● RECORDS FOR THE EXERCISE
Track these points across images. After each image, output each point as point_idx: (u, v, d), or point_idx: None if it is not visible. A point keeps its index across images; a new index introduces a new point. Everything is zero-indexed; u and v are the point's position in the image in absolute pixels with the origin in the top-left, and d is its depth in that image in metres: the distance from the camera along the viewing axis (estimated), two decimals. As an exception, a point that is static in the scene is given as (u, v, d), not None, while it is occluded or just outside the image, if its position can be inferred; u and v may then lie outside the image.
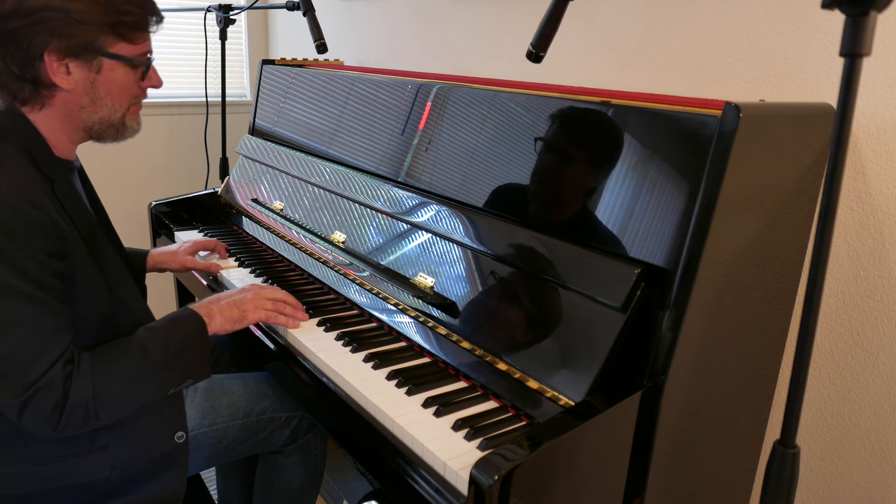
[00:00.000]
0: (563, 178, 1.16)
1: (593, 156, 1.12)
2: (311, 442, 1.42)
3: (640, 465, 1.00)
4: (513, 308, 1.12)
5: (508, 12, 1.78)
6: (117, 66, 1.04)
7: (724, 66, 1.35)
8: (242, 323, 1.21)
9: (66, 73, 1.00)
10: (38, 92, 1.01)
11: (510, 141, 1.26)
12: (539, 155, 1.20)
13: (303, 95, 1.90)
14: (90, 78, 1.02)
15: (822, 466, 1.32)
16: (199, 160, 2.70)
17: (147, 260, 1.51)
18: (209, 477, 1.99)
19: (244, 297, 1.22)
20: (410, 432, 0.97)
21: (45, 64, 0.98)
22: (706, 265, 0.95)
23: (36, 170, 1.00)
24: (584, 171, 1.13)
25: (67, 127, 1.06)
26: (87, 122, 1.07)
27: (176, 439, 1.15)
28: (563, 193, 1.15)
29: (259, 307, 1.22)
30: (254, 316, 1.22)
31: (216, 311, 1.17)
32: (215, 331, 1.16)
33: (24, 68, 0.98)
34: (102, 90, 1.04)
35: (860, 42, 0.60)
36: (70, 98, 1.03)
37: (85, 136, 1.10)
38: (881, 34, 1.11)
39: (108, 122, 1.08)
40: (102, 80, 1.03)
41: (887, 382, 1.20)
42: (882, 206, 1.17)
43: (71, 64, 0.99)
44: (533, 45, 1.10)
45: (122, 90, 1.07)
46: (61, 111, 1.04)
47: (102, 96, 1.05)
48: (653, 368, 0.97)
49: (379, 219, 1.46)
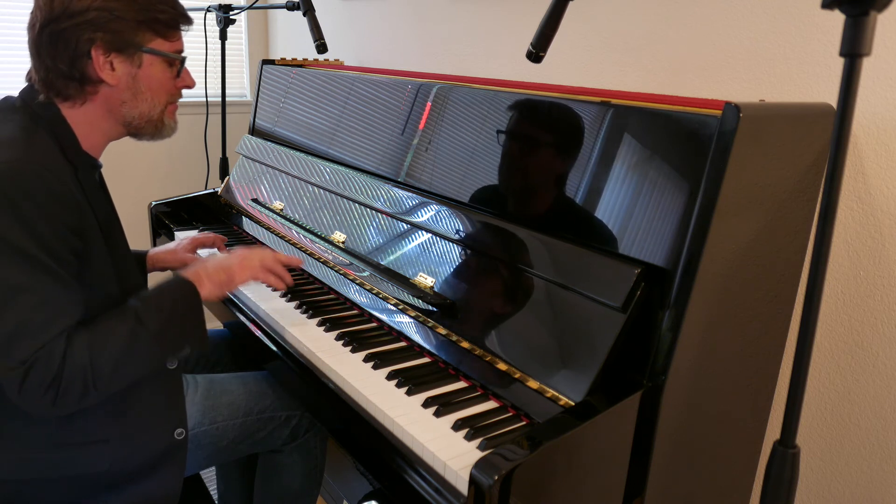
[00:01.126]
0: (562, 178, 1.16)
1: (593, 156, 1.12)
2: (310, 441, 1.42)
3: (640, 465, 1.00)
4: (513, 308, 1.12)
5: (508, 12, 1.78)
6: (155, 61, 1.11)
7: (724, 66, 1.35)
8: (231, 285, 1.21)
9: (111, 68, 1.06)
10: (84, 88, 1.07)
11: (510, 141, 1.26)
12: (539, 155, 1.20)
13: (303, 95, 1.90)
14: (132, 73, 1.09)
15: (822, 466, 1.32)
16: (199, 160, 2.70)
17: (146, 260, 1.51)
18: (209, 477, 1.99)
19: (230, 261, 1.23)
20: (410, 432, 0.97)
21: (92, 60, 1.05)
22: (706, 265, 0.95)
23: (62, 155, 1.04)
24: (584, 171, 1.13)
25: (106, 121, 1.12)
26: (127, 116, 1.12)
27: (175, 436, 1.16)
28: (562, 193, 1.15)
29: (246, 267, 1.23)
30: (241, 276, 1.23)
31: (204, 276, 1.17)
32: (206, 295, 1.16)
33: (73, 65, 1.04)
34: (143, 85, 1.11)
35: (860, 42, 0.60)
36: (113, 93, 1.09)
37: (123, 131, 1.15)
38: (881, 34, 1.11)
39: (147, 117, 1.14)
40: (143, 74, 1.10)
41: (887, 382, 1.20)
42: (882, 206, 1.17)
43: (115, 59, 1.06)
44: (533, 45, 1.10)
45: (160, 86, 1.13)
46: (103, 106, 1.10)
47: (143, 91, 1.11)
48: (653, 368, 0.97)
49: (379, 219, 1.46)
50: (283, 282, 1.30)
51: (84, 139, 1.10)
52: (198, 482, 1.37)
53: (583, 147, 1.13)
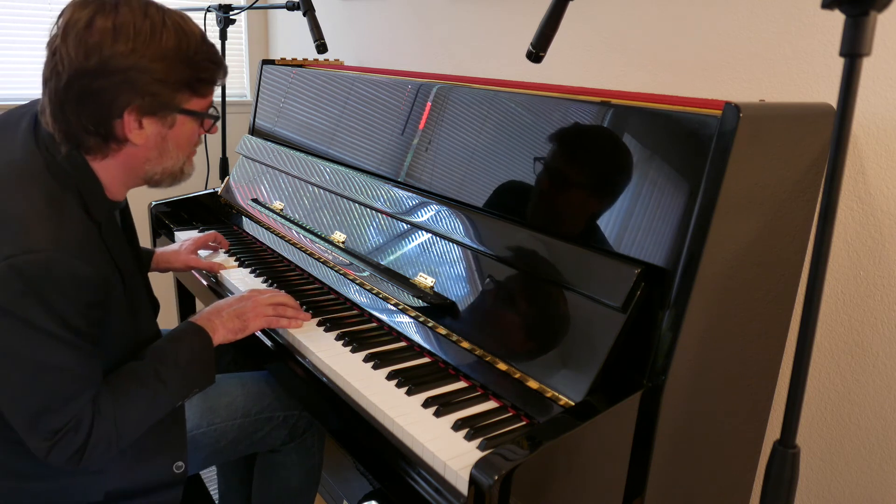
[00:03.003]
0: (562, 178, 1.16)
1: (593, 156, 1.12)
2: (308, 440, 1.42)
3: (640, 465, 1.00)
4: (513, 308, 1.12)
5: (508, 12, 1.78)
6: (187, 120, 1.04)
7: (724, 66, 1.35)
8: (244, 332, 1.21)
9: (139, 128, 0.98)
10: (108, 145, 0.99)
11: (510, 141, 1.26)
12: (538, 155, 1.20)
13: (303, 95, 1.90)
14: (162, 133, 1.02)
15: (822, 466, 1.32)
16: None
17: (153, 259, 1.52)
18: (209, 477, 1.99)
19: (244, 307, 1.22)
20: (410, 432, 0.97)
21: (122, 121, 0.97)
22: (706, 265, 0.95)
23: (87, 215, 0.99)
24: (584, 171, 1.13)
25: (127, 176, 1.05)
26: (149, 173, 1.06)
27: (175, 469, 1.16)
28: (562, 193, 1.15)
29: (260, 315, 1.22)
30: (255, 324, 1.22)
31: (219, 324, 1.17)
32: (218, 342, 1.17)
33: (99, 124, 0.96)
34: (171, 144, 1.04)
35: (860, 42, 0.60)
36: (138, 152, 1.02)
37: (141, 183, 1.09)
38: (881, 34, 1.11)
39: (169, 172, 1.08)
40: (173, 134, 1.03)
41: (887, 382, 1.20)
42: (882, 206, 1.17)
43: (145, 120, 0.98)
44: (533, 45, 1.10)
45: (188, 142, 1.07)
46: (125, 163, 1.03)
47: (171, 150, 1.05)
48: (653, 368, 0.97)
49: (379, 219, 1.46)
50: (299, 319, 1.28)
51: (108, 188, 1.04)
52: (198, 482, 1.37)
53: (583, 147, 1.13)
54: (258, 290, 1.28)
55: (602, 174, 1.09)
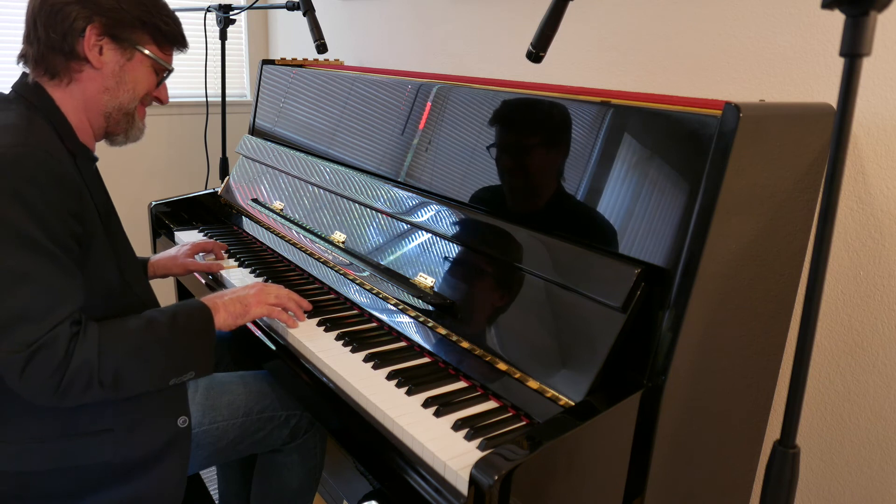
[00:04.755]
0: (562, 178, 1.16)
1: (593, 156, 1.12)
2: (310, 440, 1.42)
3: (640, 465, 1.00)
4: (513, 308, 1.12)
5: (508, 12, 1.78)
6: (145, 61, 1.15)
7: (724, 66, 1.35)
8: (245, 318, 1.22)
9: (99, 52, 1.09)
10: (69, 65, 1.09)
11: (510, 141, 1.26)
12: (539, 155, 1.20)
13: (303, 95, 1.90)
14: (120, 62, 1.12)
15: (822, 466, 1.32)
16: (199, 160, 2.70)
17: (148, 267, 1.52)
18: (209, 477, 1.99)
19: (248, 293, 1.25)
20: (410, 432, 0.97)
21: (84, 38, 1.07)
22: (706, 265, 0.95)
23: (61, 142, 1.06)
24: (584, 171, 1.13)
25: (88, 110, 1.13)
26: (107, 106, 1.14)
27: (179, 424, 1.17)
28: (562, 193, 1.15)
29: (261, 302, 1.25)
30: (256, 311, 1.24)
31: (220, 305, 1.19)
32: (219, 325, 1.18)
33: (65, 38, 1.07)
34: (128, 77, 1.14)
35: (860, 42, 0.60)
36: (96, 77, 1.11)
37: (102, 124, 1.16)
38: (881, 34, 1.11)
39: (125, 109, 1.16)
40: (130, 67, 1.13)
41: (887, 382, 1.20)
42: (882, 206, 1.17)
43: (106, 45, 1.09)
44: (533, 45, 1.10)
45: (141, 85, 1.16)
46: (86, 90, 1.11)
47: (126, 82, 1.14)
48: (653, 368, 0.97)
49: (379, 219, 1.46)
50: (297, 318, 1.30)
51: (77, 130, 1.12)
52: (198, 482, 1.37)
53: (583, 147, 1.13)
54: (264, 283, 1.30)
55: (602, 174, 1.09)
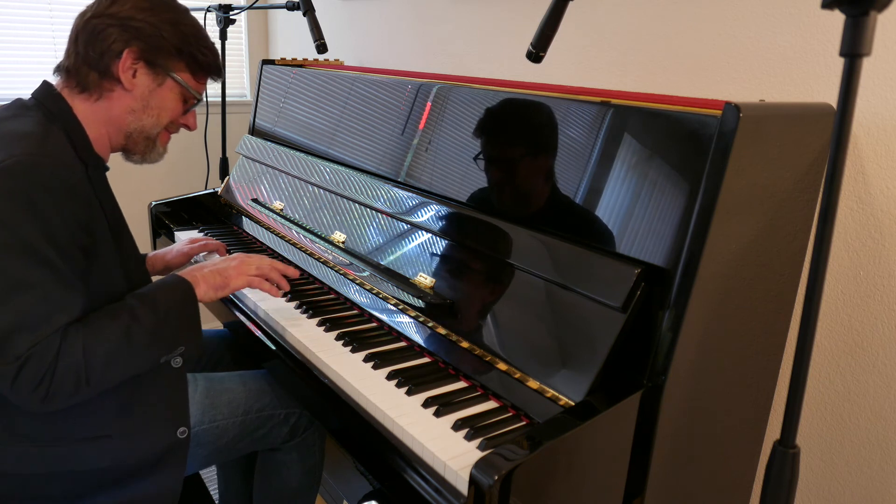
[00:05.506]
0: (562, 178, 1.16)
1: (593, 156, 1.12)
2: (309, 439, 1.42)
3: (640, 465, 1.00)
4: (513, 308, 1.12)
5: (508, 12, 1.78)
6: (175, 88, 1.18)
7: (724, 66, 1.35)
8: (225, 290, 1.23)
9: (132, 75, 1.12)
10: (101, 83, 1.11)
11: (510, 141, 1.26)
12: (539, 155, 1.20)
13: (303, 95, 1.90)
14: (150, 87, 1.15)
15: (822, 466, 1.32)
16: (199, 160, 2.70)
17: (146, 262, 1.52)
18: (209, 477, 1.99)
19: (228, 265, 1.25)
20: (410, 432, 0.97)
21: (120, 60, 1.10)
22: (706, 265, 0.95)
23: (74, 152, 1.07)
24: (584, 171, 1.13)
25: (110, 126, 1.15)
26: (130, 126, 1.16)
27: (178, 434, 1.17)
28: (562, 193, 1.15)
29: (242, 273, 1.25)
30: (237, 282, 1.24)
31: (200, 278, 1.19)
32: (201, 297, 1.18)
33: (101, 56, 1.10)
34: (155, 102, 1.16)
35: (860, 42, 0.60)
36: (125, 97, 1.13)
37: (121, 142, 1.19)
38: (881, 34, 1.11)
39: (146, 133, 1.19)
40: (159, 93, 1.16)
41: (887, 382, 1.20)
42: (882, 206, 1.17)
43: (140, 69, 1.12)
44: (533, 45, 1.10)
45: (166, 112, 1.19)
46: (112, 108, 1.13)
47: (153, 107, 1.16)
48: (653, 368, 0.97)
49: (379, 219, 1.46)
50: (279, 289, 1.31)
51: (93, 141, 1.12)
52: (198, 482, 1.37)
53: (583, 147, 1.13)
54: (246, 254, 1.31)
55: (602, 174, 1.09)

● WHAT THE TASK ASKS
Each line above from the one with "9: (66, 73, 1.00)" up to and including the one with "34: (102, 90, 1.04)" must be set down exactly, and no line outside that span may appear.

● WRITTEN RESPONSE
9: (66, 73, 1.00)
10: (38, 92, 1.01)
11: (510, 141, 1.26)
12: (539, 155, 1.20)
13: (303, 95, 1.90)
14: (90, 78, 1.02)
15: (822, 466, 1.32)
16: (199, 160, 2.70)
17: (147, 260, 1.51)
18: (209, 477, 1.99)
19: (244, 297, 1.22)
20: (410, 432, 0.97)
21: (45, 64, 0.98)
22: (706, 265, 0.95)
23: (36, 170, 1.00)
24: (584, 171, 1.13)
25: (67, 127, 1.06)
26: (87, 122, 1.07)
27: (176, 439, 1.15)
28: (563, 193, 1.15)
29: (259, 307, 1.22)
30: (254, 316, 1.22)
31: (216, 311, 1.17)
32: (215, 331, 1.16)
33: (24, 68, 0.98)
34: (102, 90, 1.04)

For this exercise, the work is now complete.